In a time of rapid global change, APEC matters more than everNov 20, 2021
APEC is a platform for dialogue on complex issues, and its nurturing of regional cooperation and engagement strengthens the rules-based global order.
The online APEC economic leaders meeting chaired by New Zealand Prime Minister Jacinda Ardern over the weekend underlined just why the Asia-Pacific Economic Cooperation forum still matters.
In this year’s APEC agenda New Zealand sought to build agreement on economic and trade policies to strengthen the COVID-19 recovery, increasing inclusivity and sustainability and enhancing the role of innovation in a digitally enabled recovery.
The goals set at the 2020 summit in Malaysia have been given a harder edge with members committing to detailed reviews of progress towards implementation by 2040. There was practical progress on the elimination of tariffs and restrictions on trade in Covid medicines, support for a temporary waiver on intellectual property on vaccines and progress on the digitalisation of trade clearance procedures.
In the wake of the Glasgow COP26 summit, major achievements were agreements by the 21 APEC economies for a standstill on fossil fuel subsidies by 2022, stronger targets on renewable energy by 2030 and the removal of trade restrictions on an additional list of environmental goods and services.
Another big achievement was support for “restabilising” the World Trade Organization (WTO) and outcomes on trade reform (including agricultural subsidies and fisheries). APEC has been crucial in defending multilateral principles in trade after the United States walked away from them under president Donald Trump and sought to emasculate the WTO. APEC members stood firm against Trump at the APEC summit in Vietnam in 2017.
Auckland is an important step in bringing the Biden administration back into the fold, although it still plays by Trump managed-trade rules with China and in its settlement on steel and aluminium with Europe.
The post-war global economic order that has shaped relationships between the US and Asia – and underpinned the prosperity and security of Asia – is under strain. Small and middle powers such as New Zealand and Australia rely on the multilateral order as much as they do on their alliance relationship with the US as a pillar in national security, anchoring their integration into the dynamic regional Asian economy.
The structure of global power has changed dramatically. This change was in large part wrought by the success of the post-war order itself, as Asia (in particular China) joined the global trading system to achieve rapid economic growth. The rise of China, with its new economic heft and political clout, is no longer seen within the US and elsewhere as a cause for celebration but is instead a wellspring of disquiet. The stoush between the US and China, and Beijing’s coercive trade tactics, has done serious damage to confidence in the global trade regime. These pressures have intensified sharply through the COVID-19 pandemic and its impact on great power tensions and the global economy.

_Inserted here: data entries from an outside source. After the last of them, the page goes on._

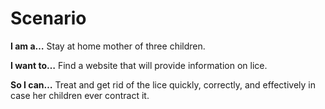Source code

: # Scenario

**I am a…** Stay at home mother of three children.

**I want to…** Find a website that will provide information on lice. 

**So I can…** Treat and get rid of the lice quickly, correctly, and effectively in case her children ever contract it. 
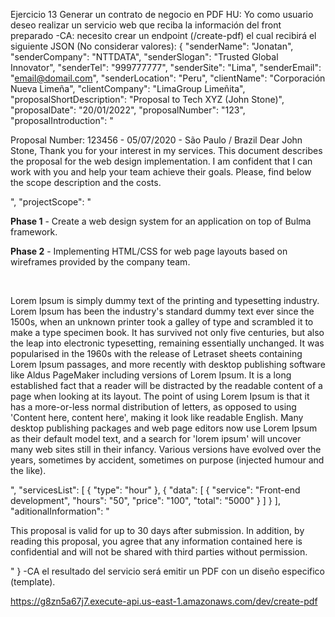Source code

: Ejercicio 13
Generar un contrato de negocio en PDF
	HU: Yo como usuario deseo realizar un servicio web que reciba la información del front preparado
		-CA: necesito crear un endpoint (/create-pdf) el cual recibirá el siguiente JSON (No considerar valores):
			{
			  "senderName": "Jonatan",
			  "senderCompany": "NTTDATA",
			  "senderSlogan": "Trusted Global Innovator",
			  "senderTel": "999777777",
			  "senderSite": "Lima",
			  "senderEmail": "email@domail.com",
			  "senderLocation": "Peru",
			  "clientName": "Corporación Nueva Limeña",
			  "clientCompany": "LimaGroup Limeñita",
			  "proposalShortDescription": "Proposal to Tech XYZ (John Stone)",
			  "proposalDate": "20/01/2022",
			  "proposalNumber": "123",
			  "proposalIntroduction": "<p>Proposal Number: 123456 - 05/07/2020 - São Paulo / Brazil Dear John Stone, Thank you for your interest in my services. This document describes the proposal for the web design implementation. I am confident that I can work with you and help your team achieve their goals. Please, find below the scope description and the costs.&nbsp;</p>",
			  "projectScope": "<p><strong>Phase 1</strong> - Create a web design system for an application on top of Bulma framework.</p><p><strong>Phase 2</strong> - Implementing HTML/CSS for web page layouts based on wireframes provided by the company team.</p><p><br></p><p>Lorem Ipsum is simply dummy text of the printing and typesetting industry. Lorem Ipsum has been the industry's standard dummy text ever since the 1500s, when an unknown printer took a galley of type and scrambled it to make a type specimen book. It has survived not only five centuries, but also the leap into electronic typesetting, remaining essentially unchanged. It was popularised in the 1960s with the release of Letraset sheets containing Lorem Ipsum passages, and more recently with desktop publishing software like Aldus PageMaker including versions of Lorem Ipsum. It is a long established fact that a reader will be distracted by the readable content of a page when looking at its layout. The point of using Lorem Ipsum is that it has a more-or-less normal distribution of letters, as opposed to using 'Content here, content here', making it look like readable English. Many desktop publishing packages and web page editors now use Lorem Ipsum as their default model text, and a search for 'lorem ipsum' will uncover many web sites still in their infancy. Various versions have evolved over the years, sometimes by accident, sometimes on purpose (injected humour and the like).</p>",
			  "servicesList": [
				{
				  "type": "hour"
				},
				{
				  "data": [
					{
					  "service": "Front-end development",
					  "hours": "50",
					  "price": "100",
					  "total": "5000"
					}
				  ]
				}
			  ],
			  "aditionalInformation": "<p>This proposal is valid for up to 30 days after submission. In addition, by reading this proposal, you agree that any information contained here is confidential and will not be shared with third parties without permission.</p>"
			}
		-CA el resultado del servicio será emitir un PDF con un diseño especifico (template).
			

https://g8zn5a67j7.execute-api.us-east-1.amazonaws.com/dev/create-pdf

So the background to APEC’s achievements in New Zealand is the continuing hard-ball game between the major players in the great struggles over how the world should be run today. The protagonists are structured into APEC’s membership, as are China and Taiwan. Throw in China’s and Taiwan’s applications this year to join the Comprehensive and Progressive Agreement for Trans-Pacific Partnership (CPTPP), for which New Zealand now has coordinating responsibility, for additional diplomatic toxicity that had to be managed this year.
Therein lies APEC’s great value. The United States and China both have skin in the APEC game. The setting in which they must deal is multilateral, and their dealings are on full display to all other members. APEC is not a negotiating forum that delivers formal inter-state agreements or has legal supra-national authority. It gives equal voice to, and requires consensus among, all its members, large, small and middling. It is no accident that the Biden-Xi summit followed hard on the heels of APEC.
APEC’s now entrenched cooperation processes build familiarity and engage officials as well as business. Its membership provides an ideal platform for dialogues on complex and difficult issues, exploring their solutions and shaping strategies for separate negotiation. The architecture of regional cooperation and engagement through APEC has been deliberately framed to complement and strengthen the rules-based global order, not to serve as a substitute for it. On occasion it has done that in exemplary fashion, for example, through trade reform on technology and environmental goods.
Preserving the core principles and rules of the global trading, investment and finance system is now a strategic priority. A retreat from multilateral rules would unravel economic and political arrangements globally, and Asia would be particularly hit hard because of the intense nature and structure of its regional interdependencies.
The global trade rules are outdated and cover a smaller proportion of global commerce each year. Rules are needed for trade in services, investment and the digital economy, and disciplines are needed on subsidies to fisheries, agriculture and industry. Upgrading rules where there are substantial gaps, like in those governing the digital economy, is also a priority. APEC serves to mobilise political capital around a package for comprehensive reform of the WTO, as well as steering the region through the COVID-19 recovery and following through on climate change and sustainable development.
In a world that has changed so vastly, the big challenges today are to work through what’s important in the global economic order, what is broken and what needs to be done to fix it, as well as how to fill the gaps that have appeared because the rules have not kept up with blindsiding rapid change.
That’s core APEC business and New Zealand’s host year attests that, at this time of global upheaval and uncertainty, it matters more than ever.